Après avoir enfilé nos combis étanches, cap sur une nouvelle galerie à découvrir, à savoir celle qui est la plus proche en prenant dans l’ordre, soit exactement où nous sommes !... En effet, le lieu où nous astiquons habituellement nos combinaisons, en bordure d’une grande étendue d’eau profonde, marque également le début d’une galerie qui n’a jamais été explorée. Il y a 2 ans, en arrivant ici par la galerie Merlin, nous avons recoupé une sorte de grand collecteur temporaire, donc parcouru pas une rivière uniquement lors des crues.

A l’époque, comme un lac profond défendait la suite du côté de l’amont, c’est tout naturellement que nous nous sommes dirigés à l’aval, où aucun obstacle ne se dressait sur notre route. Dès lors, chaque fois qu’une équipe passe par ici, les regards sont immédiatement attirés par cette grande avenue de 5 x 7 mètres, au tiers inondé. Les gens sont d’abord surpris qu’une galerie pareille soit restée vierge aussi longtemps, et ensuite ils essayent de percer le mystère de la paroi qui nous fait face de l’autre côté du lac, à une vingtaine de mètres. D’après les suppositions, il devrait s’agir d’un cul de sac, où alors un simple virage, où encore le départ d’un grand siphon.

Cette énigme trotte depuis longtemps dans nos esprits, et aujourd’hui, nous avons le privilège de pouvoir desceller les portes de l’ignorance. A cet effet, il suffit bien sûr de traverser le bassin profond, et pour cela nous avons 3 moyens :

  • « Le pur et dur », qui consiste à nous élancer à la nage dans de l’eau à 4 degrés ; c’est alors la problématique pour dessiner et prendre les mesures.

  • « En 1ère classe », le déplacement assis confortablement dans un bateau gonflable ; il faut alors faire les navettes avec des cordelettes pour récupérer l’embarcation entre les personnes.

  • « Le compromis », assis au centre d’une chambres à air de camion, donc moitié dans l’eau moitié au sec.


  • Après concertation, c’est la dernière alternative qui est adoptée ; si d’autres lacs se présentent ensuite, ce sera le moyen le plus performant puisque c’est également celui que nous utilisons pour franchir la galerie Viviane Dame des Lacs, et ses nombreux bassins successifs.

    Après nous être mis à l’eau, Patrick prend la tête.
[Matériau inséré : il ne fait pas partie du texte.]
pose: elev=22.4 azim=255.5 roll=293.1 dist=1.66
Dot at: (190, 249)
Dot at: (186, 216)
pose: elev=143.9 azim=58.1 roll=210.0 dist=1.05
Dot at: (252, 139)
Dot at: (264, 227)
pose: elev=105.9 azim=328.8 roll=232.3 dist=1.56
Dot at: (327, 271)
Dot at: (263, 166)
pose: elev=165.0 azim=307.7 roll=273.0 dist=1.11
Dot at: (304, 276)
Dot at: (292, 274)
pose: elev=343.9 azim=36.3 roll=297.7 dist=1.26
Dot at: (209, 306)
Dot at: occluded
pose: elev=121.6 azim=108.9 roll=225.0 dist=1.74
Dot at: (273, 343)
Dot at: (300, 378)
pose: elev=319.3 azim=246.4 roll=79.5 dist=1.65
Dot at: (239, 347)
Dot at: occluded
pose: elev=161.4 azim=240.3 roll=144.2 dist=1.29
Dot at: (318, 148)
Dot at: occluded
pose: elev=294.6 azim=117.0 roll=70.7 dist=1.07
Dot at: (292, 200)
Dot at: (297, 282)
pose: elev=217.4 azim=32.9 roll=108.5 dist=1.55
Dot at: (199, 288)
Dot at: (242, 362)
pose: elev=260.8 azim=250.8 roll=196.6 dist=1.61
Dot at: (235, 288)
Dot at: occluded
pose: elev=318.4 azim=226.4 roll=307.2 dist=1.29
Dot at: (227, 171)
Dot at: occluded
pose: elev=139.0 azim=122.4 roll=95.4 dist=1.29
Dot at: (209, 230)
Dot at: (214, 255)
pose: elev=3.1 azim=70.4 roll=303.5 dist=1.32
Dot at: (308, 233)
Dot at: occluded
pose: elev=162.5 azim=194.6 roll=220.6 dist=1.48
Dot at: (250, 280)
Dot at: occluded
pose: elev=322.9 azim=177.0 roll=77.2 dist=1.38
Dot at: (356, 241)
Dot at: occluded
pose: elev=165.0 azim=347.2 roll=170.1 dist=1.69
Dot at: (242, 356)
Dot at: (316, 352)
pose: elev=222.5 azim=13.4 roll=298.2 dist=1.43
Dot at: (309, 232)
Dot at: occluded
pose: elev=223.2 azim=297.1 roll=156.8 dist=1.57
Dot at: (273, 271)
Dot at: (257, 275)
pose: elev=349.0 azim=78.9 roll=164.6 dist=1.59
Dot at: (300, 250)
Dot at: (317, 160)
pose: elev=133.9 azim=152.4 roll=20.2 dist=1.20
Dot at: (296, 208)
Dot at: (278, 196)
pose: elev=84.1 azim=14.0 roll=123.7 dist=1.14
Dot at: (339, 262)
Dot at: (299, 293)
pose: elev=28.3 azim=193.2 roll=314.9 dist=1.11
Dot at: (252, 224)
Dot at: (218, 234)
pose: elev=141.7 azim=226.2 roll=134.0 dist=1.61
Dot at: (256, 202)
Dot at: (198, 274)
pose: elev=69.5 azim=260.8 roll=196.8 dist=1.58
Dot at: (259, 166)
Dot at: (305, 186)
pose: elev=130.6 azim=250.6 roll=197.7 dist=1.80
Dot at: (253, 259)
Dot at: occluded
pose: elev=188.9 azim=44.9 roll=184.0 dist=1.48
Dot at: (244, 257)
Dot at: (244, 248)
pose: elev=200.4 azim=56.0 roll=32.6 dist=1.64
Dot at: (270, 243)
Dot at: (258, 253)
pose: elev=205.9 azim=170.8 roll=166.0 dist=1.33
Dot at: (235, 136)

Il doit sûrement apprécier ce moment si exaltant et en même temps particulier, propre aux navigateurs explorateurs ! C’est du 100% bonheur, d’autant que plus nous avançons et plus la largeur augmente, jusqu’à atteindre 4 mètres. Assis dans nos canots de fortune, nos mains nous servent de pagaies. Le mouvement doit être suffisamment efficace et coordonné pour avancer dans le bon sens... mais pas trop non plus pour ne pas chavirer ; si si, Patrick en a fait l’expérience…

    Après une vingtaine de mètres, la fameuse paroi est maintenant à notre portée. Et une fois de plus, tous nos pronostics fondent comme neige au soleil, nous sommes en présence d’une galerie qui se démarque à gauche et à droite ! C’est même un peu plus compliqué que cela, car légèrement décalé, nous voyons aussi une grande fenêtre trouant la paroi, recoupant peu après un autre conduit ; n’oublions pas que nous sommes toujours en Suisse, un vrai gruyère !...

    Une fois débarqué, nous inspectons les lieux en détails. Nous comprenons que le collecteur principal provient de la gauche, mais l’eau a aussi creusé d’autres galeries parallèles d’aussi grandes proportions, se raccordant les unes aux autres pour aboutir ici. Je perds beaucoup de temps à dessiner cet ensemble, ce n’est pas si évident de représenter tous ces volumes qui se recoupent. Sans compter que le conduit principal qui va suivre se dédouble encore, bref, ce n’est pas le genre d’endroit où il faut s’essayer à la topographie ! En revanche, le cadre dans lequel nous évoluons est admirable. Partout, la roche est meurtrie par le travail de l’eau. L’érosion a commencé par creuser des marmites et autres cuvettes, qui en s’agrandissant se sont pour la plupart rencontrées, ne laissant alors que des bribes de parois élancées. Certaines sont tranchantes comme des rasoirs, d’autres arrondies car plus usées, ou alors il ne reste plus que des simples vagues figées. Ce grand patchwork calcaire est une hymne à la nature, encore faut-il aimer contempler ce genre de spectacle pour en apprécier la richesse. Mais toute cette beauté comporte également son revers. A l’instar d’un magnifique rosier, cet endroit n’a d’épine que pour celui qui veut le franchir !...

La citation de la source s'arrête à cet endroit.